A live_complete job requires:

request_profile/requests_profile.jsonl exists, is non-empty, and has at least one successful row;
launch/healthcheck.json reports status code 200 or an equivalent success state;
metrics/engine_metrics_timeline.jsonl exists, is non-empty, and contains recognized engine metrics;
metrics/gpu_metrics_timeline.jsonl exists, is non-empty, and contains required DCGM GPU utilization and framebuffer signals;
the artifact contract's required paths are present or explicitly downgraded.

Artifact layout

A completed run root normally looks like this:

results-root/
  matrix_plan.json
  expected_artifact_contract.json
  validation_report.json
  validation_report.md
  jobs/<job-id>/
    request_profile/requests_profile.jsonl
    request_profile/requests_summary.json
    metrics/engine_metrics_timeline.jsonl
    metrics/gpu_metrics_timeline.jsonl
    metrics/metrics_summary.json
    launch/command.json
    launch/healthcheck.json
    diagnosis/bottleneck_diagnosis.json
    diagnosis/failure_classification.json
    report/operator_recommendation.json

Not every command writes every directory. The validator is the authority on which paths are required for a specific matrix or contract.

Network and safety model

InferGuard does not provision cloud resources and does not phone home by default.

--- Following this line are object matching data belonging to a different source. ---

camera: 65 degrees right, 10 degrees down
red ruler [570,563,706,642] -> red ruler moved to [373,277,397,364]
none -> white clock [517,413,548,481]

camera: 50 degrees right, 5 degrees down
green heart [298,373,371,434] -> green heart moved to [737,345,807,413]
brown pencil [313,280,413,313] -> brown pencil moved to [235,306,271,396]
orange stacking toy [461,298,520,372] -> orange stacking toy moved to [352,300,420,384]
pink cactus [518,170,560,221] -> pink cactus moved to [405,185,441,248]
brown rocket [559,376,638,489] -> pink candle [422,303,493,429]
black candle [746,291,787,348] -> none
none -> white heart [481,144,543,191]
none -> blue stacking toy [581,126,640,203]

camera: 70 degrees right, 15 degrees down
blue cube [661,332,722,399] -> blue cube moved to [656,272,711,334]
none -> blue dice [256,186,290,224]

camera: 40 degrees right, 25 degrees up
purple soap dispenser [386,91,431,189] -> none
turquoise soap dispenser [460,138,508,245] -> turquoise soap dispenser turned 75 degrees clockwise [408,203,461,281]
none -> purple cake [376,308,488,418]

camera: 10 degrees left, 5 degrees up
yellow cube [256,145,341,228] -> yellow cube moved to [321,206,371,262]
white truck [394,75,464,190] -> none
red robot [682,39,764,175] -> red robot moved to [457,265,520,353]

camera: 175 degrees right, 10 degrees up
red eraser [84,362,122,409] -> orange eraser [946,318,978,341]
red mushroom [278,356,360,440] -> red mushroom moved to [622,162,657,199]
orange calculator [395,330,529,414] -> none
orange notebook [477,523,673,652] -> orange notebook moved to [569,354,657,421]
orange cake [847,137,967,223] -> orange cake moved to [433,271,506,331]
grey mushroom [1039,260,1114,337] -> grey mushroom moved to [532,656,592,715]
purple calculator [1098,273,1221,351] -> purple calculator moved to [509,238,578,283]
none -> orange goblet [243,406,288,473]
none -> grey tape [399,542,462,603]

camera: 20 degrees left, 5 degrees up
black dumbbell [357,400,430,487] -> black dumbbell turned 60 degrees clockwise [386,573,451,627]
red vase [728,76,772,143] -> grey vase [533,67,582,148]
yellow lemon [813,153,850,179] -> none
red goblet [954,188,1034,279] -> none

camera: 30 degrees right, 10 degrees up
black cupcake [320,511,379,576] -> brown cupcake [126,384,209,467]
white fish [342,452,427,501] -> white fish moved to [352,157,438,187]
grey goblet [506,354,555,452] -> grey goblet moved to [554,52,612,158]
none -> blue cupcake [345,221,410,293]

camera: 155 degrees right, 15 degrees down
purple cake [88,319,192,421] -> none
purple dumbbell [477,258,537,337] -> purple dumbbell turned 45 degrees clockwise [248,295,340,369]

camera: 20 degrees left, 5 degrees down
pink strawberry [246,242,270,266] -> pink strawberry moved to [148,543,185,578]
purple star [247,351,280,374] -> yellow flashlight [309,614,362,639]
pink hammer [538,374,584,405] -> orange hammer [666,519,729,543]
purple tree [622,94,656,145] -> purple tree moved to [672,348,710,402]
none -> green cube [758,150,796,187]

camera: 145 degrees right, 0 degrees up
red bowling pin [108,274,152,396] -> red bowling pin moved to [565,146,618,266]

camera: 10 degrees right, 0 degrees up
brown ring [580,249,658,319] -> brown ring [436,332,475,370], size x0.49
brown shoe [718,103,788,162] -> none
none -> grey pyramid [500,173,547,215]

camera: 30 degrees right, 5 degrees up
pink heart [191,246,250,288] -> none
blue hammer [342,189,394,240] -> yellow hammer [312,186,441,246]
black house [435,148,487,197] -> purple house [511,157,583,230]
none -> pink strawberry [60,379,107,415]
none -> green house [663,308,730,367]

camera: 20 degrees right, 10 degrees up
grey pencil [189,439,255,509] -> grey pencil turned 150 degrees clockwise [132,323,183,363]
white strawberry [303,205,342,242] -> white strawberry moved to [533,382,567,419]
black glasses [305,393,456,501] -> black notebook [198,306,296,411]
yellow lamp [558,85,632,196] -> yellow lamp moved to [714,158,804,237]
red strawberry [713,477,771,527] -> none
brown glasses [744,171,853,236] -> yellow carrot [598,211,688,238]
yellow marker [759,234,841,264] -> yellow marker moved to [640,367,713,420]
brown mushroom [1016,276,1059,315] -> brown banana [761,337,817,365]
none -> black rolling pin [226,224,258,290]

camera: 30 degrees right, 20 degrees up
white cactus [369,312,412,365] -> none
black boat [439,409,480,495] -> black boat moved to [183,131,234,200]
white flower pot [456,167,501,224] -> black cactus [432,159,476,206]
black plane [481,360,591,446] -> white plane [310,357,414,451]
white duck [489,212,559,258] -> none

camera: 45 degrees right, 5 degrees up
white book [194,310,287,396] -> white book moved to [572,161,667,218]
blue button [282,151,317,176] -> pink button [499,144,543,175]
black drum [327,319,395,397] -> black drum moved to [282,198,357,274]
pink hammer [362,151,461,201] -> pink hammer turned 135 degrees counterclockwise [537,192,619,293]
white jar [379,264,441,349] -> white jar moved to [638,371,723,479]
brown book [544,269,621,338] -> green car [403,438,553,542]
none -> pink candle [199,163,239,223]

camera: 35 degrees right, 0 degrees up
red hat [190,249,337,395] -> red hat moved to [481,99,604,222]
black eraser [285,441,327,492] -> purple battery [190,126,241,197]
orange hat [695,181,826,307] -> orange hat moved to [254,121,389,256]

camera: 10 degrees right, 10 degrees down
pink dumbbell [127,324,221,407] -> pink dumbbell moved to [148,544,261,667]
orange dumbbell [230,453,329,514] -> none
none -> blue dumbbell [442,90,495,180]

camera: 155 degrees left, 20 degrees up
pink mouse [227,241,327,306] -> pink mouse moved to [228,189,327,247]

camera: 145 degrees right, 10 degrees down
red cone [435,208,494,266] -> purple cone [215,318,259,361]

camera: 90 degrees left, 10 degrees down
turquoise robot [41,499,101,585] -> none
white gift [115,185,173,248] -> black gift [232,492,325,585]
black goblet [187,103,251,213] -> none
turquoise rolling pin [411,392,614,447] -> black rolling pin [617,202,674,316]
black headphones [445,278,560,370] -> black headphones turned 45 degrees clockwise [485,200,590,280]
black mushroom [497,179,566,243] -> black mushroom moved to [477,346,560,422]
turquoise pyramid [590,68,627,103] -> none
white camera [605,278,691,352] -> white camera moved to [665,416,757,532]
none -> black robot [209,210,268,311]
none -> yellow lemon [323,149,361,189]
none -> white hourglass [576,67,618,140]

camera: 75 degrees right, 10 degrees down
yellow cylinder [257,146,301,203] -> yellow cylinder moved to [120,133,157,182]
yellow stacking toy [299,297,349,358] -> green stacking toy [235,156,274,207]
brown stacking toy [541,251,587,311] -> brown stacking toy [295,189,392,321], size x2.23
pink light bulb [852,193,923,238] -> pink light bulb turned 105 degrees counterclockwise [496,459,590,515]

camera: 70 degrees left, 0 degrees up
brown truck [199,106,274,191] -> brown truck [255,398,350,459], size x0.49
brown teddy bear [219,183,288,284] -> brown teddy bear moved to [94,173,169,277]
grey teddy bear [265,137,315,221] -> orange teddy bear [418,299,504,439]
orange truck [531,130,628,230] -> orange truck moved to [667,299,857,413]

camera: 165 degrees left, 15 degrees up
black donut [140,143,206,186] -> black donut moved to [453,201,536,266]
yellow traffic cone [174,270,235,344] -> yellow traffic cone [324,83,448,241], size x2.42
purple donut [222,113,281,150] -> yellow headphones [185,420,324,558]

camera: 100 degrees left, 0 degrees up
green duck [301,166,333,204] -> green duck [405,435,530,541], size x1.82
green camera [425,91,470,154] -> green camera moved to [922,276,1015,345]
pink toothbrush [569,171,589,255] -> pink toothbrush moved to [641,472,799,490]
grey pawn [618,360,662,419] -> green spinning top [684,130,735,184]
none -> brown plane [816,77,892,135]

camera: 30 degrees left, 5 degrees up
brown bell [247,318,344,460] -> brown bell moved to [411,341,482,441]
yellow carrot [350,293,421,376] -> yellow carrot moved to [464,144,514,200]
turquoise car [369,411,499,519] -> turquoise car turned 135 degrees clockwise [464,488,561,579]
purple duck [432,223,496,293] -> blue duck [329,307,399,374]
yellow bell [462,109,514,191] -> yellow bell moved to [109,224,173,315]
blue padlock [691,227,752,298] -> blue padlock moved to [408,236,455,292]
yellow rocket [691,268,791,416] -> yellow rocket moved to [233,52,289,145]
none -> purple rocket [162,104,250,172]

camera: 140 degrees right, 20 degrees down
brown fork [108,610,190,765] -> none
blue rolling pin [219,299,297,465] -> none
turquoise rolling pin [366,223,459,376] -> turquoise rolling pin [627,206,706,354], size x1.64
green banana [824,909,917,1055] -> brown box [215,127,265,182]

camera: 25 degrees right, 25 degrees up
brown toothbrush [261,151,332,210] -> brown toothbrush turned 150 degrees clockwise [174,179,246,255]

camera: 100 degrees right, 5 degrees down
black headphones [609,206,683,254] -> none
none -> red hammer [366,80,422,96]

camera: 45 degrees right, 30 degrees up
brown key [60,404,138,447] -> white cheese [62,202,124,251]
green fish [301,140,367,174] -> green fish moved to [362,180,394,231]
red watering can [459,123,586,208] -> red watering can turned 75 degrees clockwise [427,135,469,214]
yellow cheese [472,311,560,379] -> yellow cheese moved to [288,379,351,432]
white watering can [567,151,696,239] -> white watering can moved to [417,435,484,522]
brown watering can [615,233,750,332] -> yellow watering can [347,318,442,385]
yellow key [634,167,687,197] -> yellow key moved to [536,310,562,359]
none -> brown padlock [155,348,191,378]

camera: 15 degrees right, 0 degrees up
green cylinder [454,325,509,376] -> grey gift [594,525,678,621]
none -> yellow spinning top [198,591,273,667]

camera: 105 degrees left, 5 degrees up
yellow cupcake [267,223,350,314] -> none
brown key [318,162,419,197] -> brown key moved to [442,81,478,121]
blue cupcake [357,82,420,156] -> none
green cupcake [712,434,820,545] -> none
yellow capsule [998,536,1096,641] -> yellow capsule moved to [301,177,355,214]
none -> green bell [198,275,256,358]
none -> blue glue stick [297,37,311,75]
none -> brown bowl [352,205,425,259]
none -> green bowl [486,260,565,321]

Runtime network calls are limited to user-supplied endpoints: OpenAI-compatible chat completions, Prometheus engine metrics, DCGM exporter metrics, prefill/decode/transfer metrics, or explicit telemetry audit commands after consent.

launch-engine is the only command that can spawn serving engine subprocesses. v0.7.1 launches workers in their own process group and registers them with shared SIGINT/SIGTERM cleanup so interrupted runs do not leave orphan vLLM/SGLang processes.

How to extend the architecture

Add tests first for new artifact contracts, claim-status behavior, and CLI flags.
Keep new public artifact fields additive or version the schema.
Update CLI reference when command help changes.
Update hardware coverage when matrix coverage changes.
Keep private/pro-tier modules outside the OSS import graph; see the public repository.